I accepted because we were having lots of fun catching a lot of throwbacks that day. I caught a few more fish that day but no more of the wipers. When we headed to the marina Dillon took me over by one of the shorelines and showed me an old wall made of concrete and rocks that time had partially removed.

This was an answer to a question I asked regarding the wipers. He instructed me how to drive back to this spot in a vehicle from the park road. He said you might find those wipers here this evening. So we went to the fish cleaning station where he filleted my fish and I went to my hotel and rested a little.

Before returning to the lake I got some information on this fighter fish online. On this trip, I had brought quite a bit of my own tackle, for fishing from the banks of other lakes on the way home. So I found my way back to that wall from land only to meet a wall of wind coming from the lake.

I found me a spot where big rip rap was used for erosion control near the wall and figured out a method of casting that would work against the wind. After about 30 minutes trying a few different hard baits, something hit that literally felt like a completely crazed twenty-pound fish. I reeled in the hardest fighting fish I had ever hooked.

It looked to be about 5 pounds and I thought it was gonna break that line but I got him in. Catching that one was as fun as catching a fish gets. In the rocks with waves splashing the crystal clear water that would have been nice to have on video. I slid him across a slanted rock to prevent breaking the line.

He was so powerful I wondered if he would tear up my stringer but it survived that one and a smaller one I got to put on with him. The second one was unforgettable as I saw what looked like a giant fish under the waves of the clear water. The “giant fish” was actually a school of them moving as one.

Every movement of these many fish was in harmony until 3 or 4 broke ranks and lunged after my hard dive bait. When I set the hook in one of them the school turned and ran and that may have been the reason for the end of the bites where I was at. These fish were in a “false spawn” when I caught them.

These sterile hybrids cannot reproduce with each other but still go through the actions of the spawn. I would go on to target this species later in other states catching them much bigger. Whatever all the science is, that 5 pound one still remains the hardest fighting freshwater fish I have caught to date (pound for pound).

The next morning I pretty much had a repeat of day one on this 10,000-acre lake with Dillon. We quit at noon as planned with similar results and I became a fan of pontoon boats. I had rooms reserved and two more lakes to fish for my trip back home, or I would have stayed all week and fished with him some more in the other lakes he told me about.

From there I left and went south to Trinidad and spent the night. I fished Lake Trinidad solo the next morning from both ends catching fish that were all throwbacks. I then went south again to Texas to Lake Meredith and fished from the bank in two places near the small towns of Sanford and Fritch.
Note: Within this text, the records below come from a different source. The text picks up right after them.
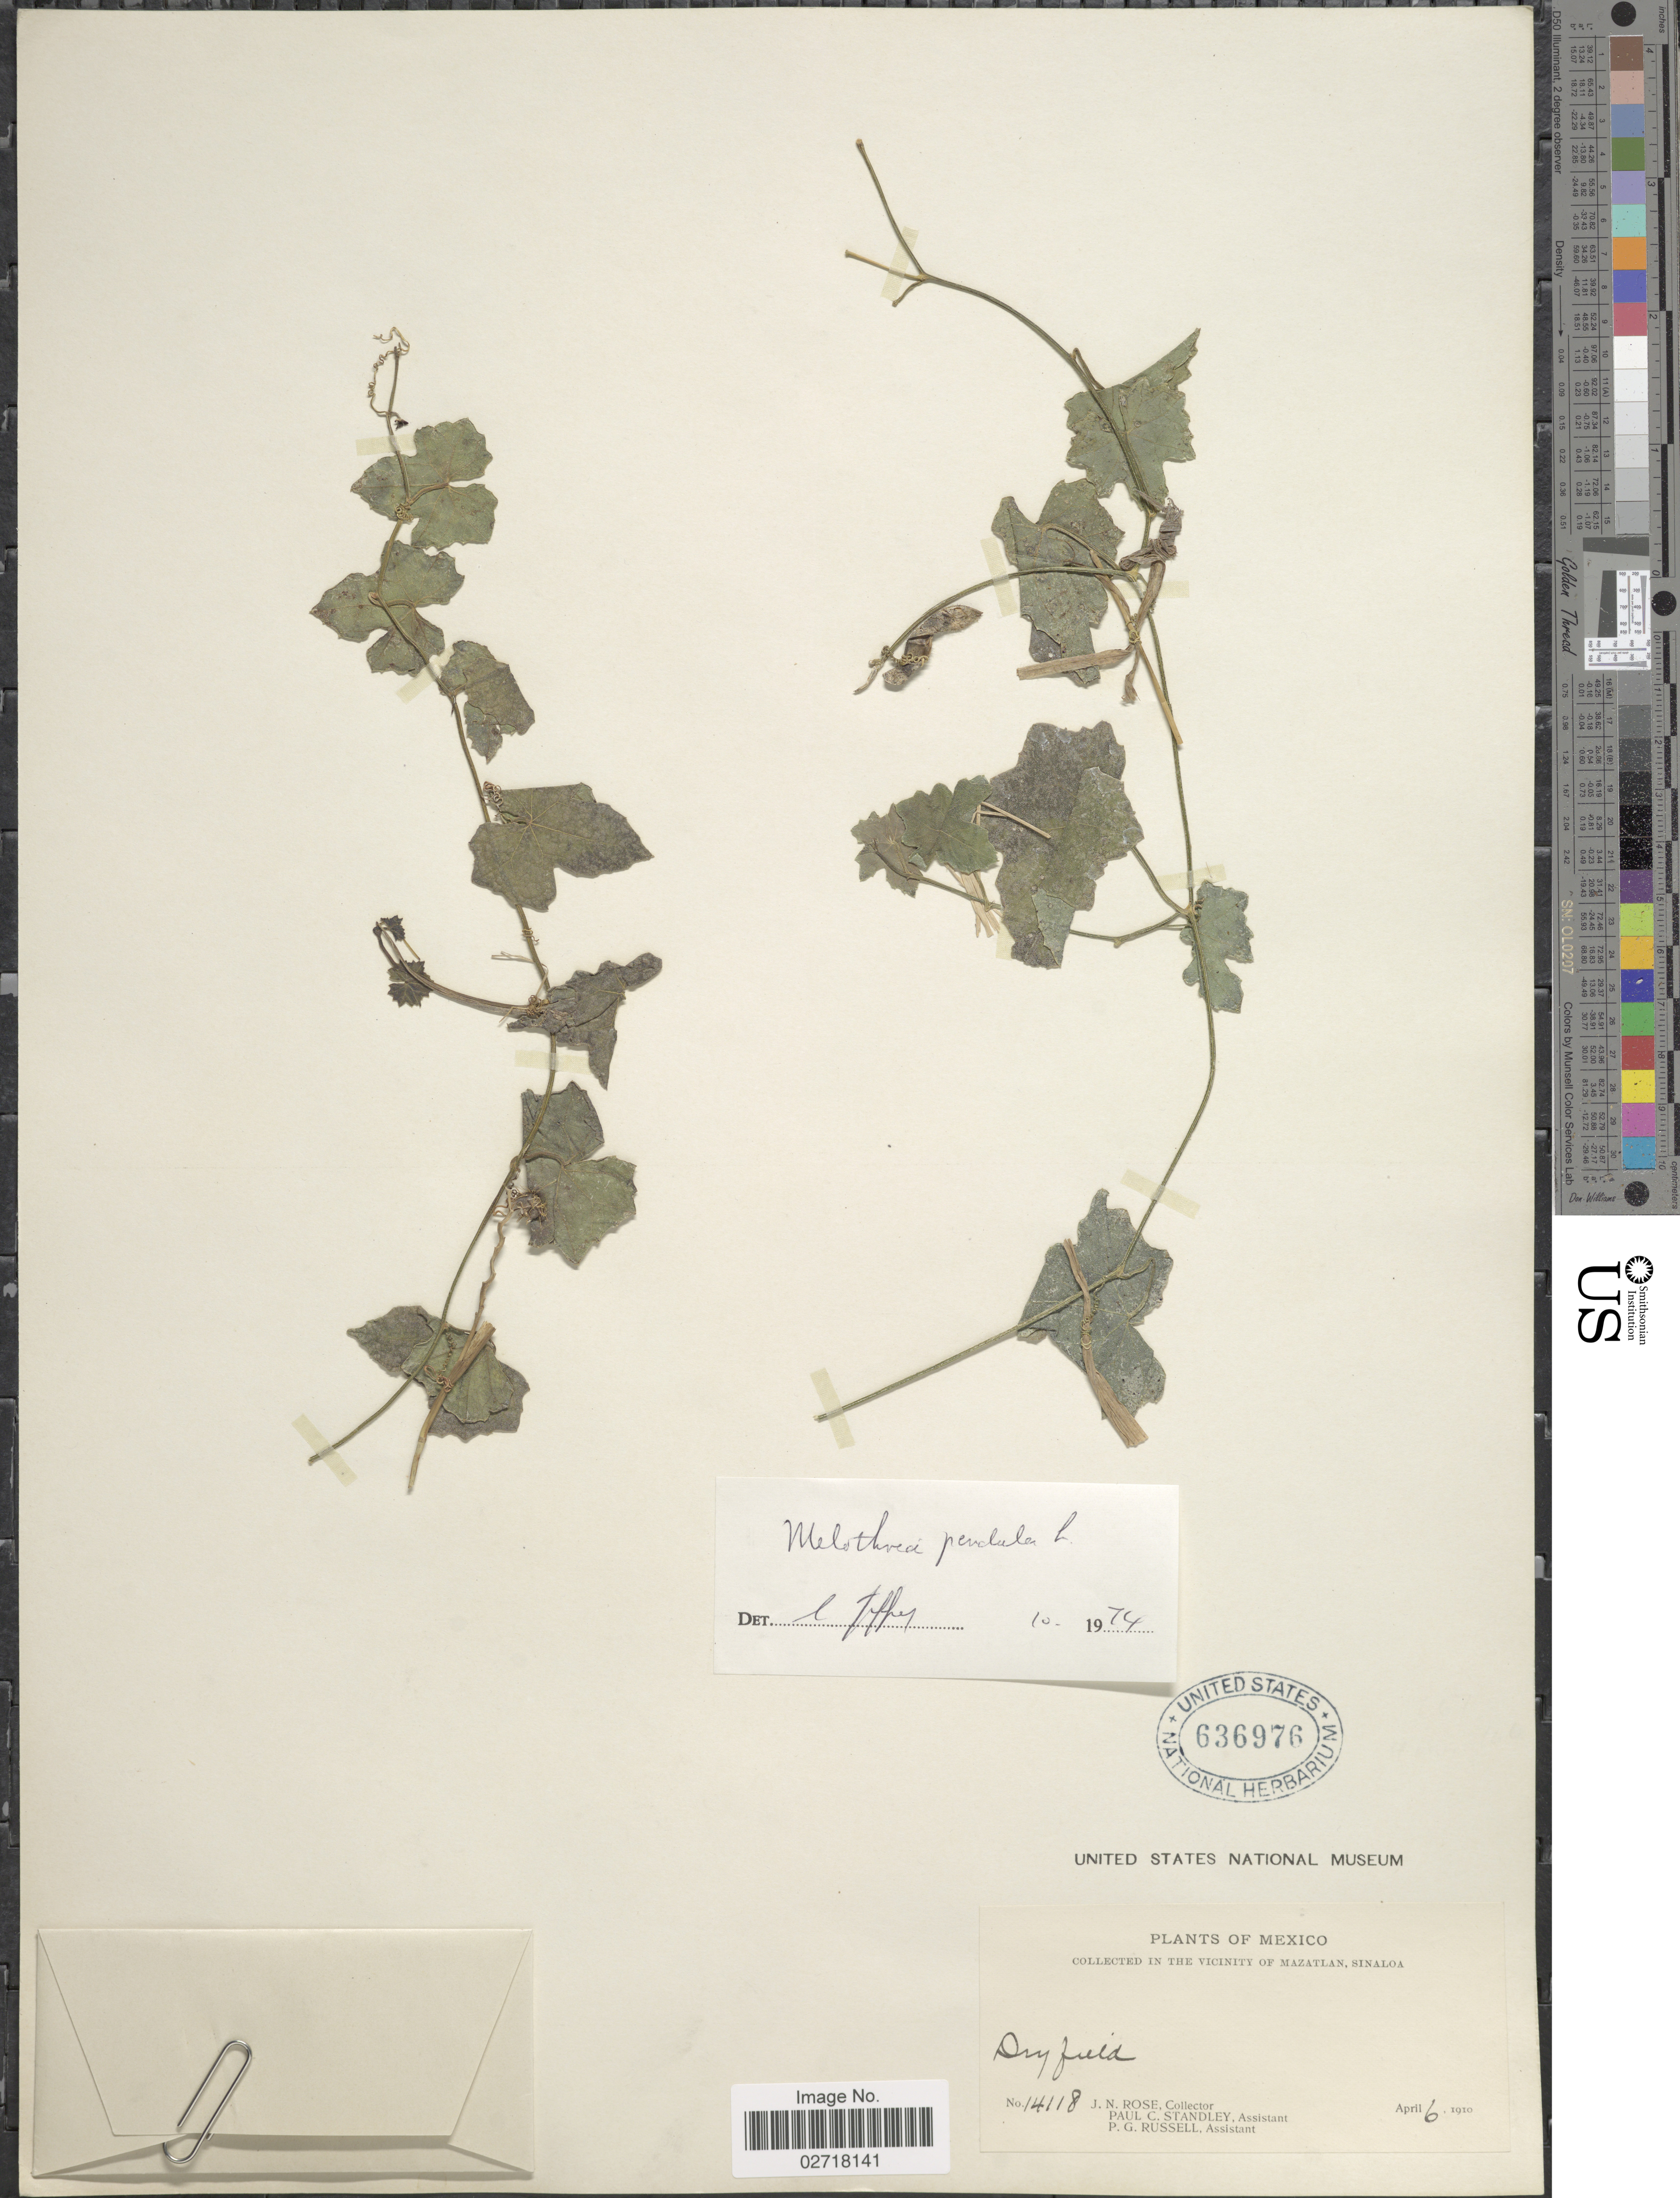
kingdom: Plantae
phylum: Tracheophyta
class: Magnoliopsida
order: Cucurbitales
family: Cucurbitaceae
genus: Melothria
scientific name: Melothria pendula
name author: L.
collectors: J. N. Rose, P. C. Standley & P. G. Russell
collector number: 14118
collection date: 1910-04-06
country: Mexico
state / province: Sinaloa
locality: In the vicinity of Mazatlan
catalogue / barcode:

Despite throwing back 90 percent of what I caught on this trip I still wound up with several good eaters after adding a few walleye from Lake Meredith. I made me a new Colorado friend and made plans to fish with him in the near future when I would be returning from Montana in June.

We tentatively made plans to do this off the cuff and see which lake(s) we wanted to try. Until then I had been focused on new places and guides after each state but being on my way, having all that fun, and so much in common with Dillon saw me making an exception for Colorado while Fishing America.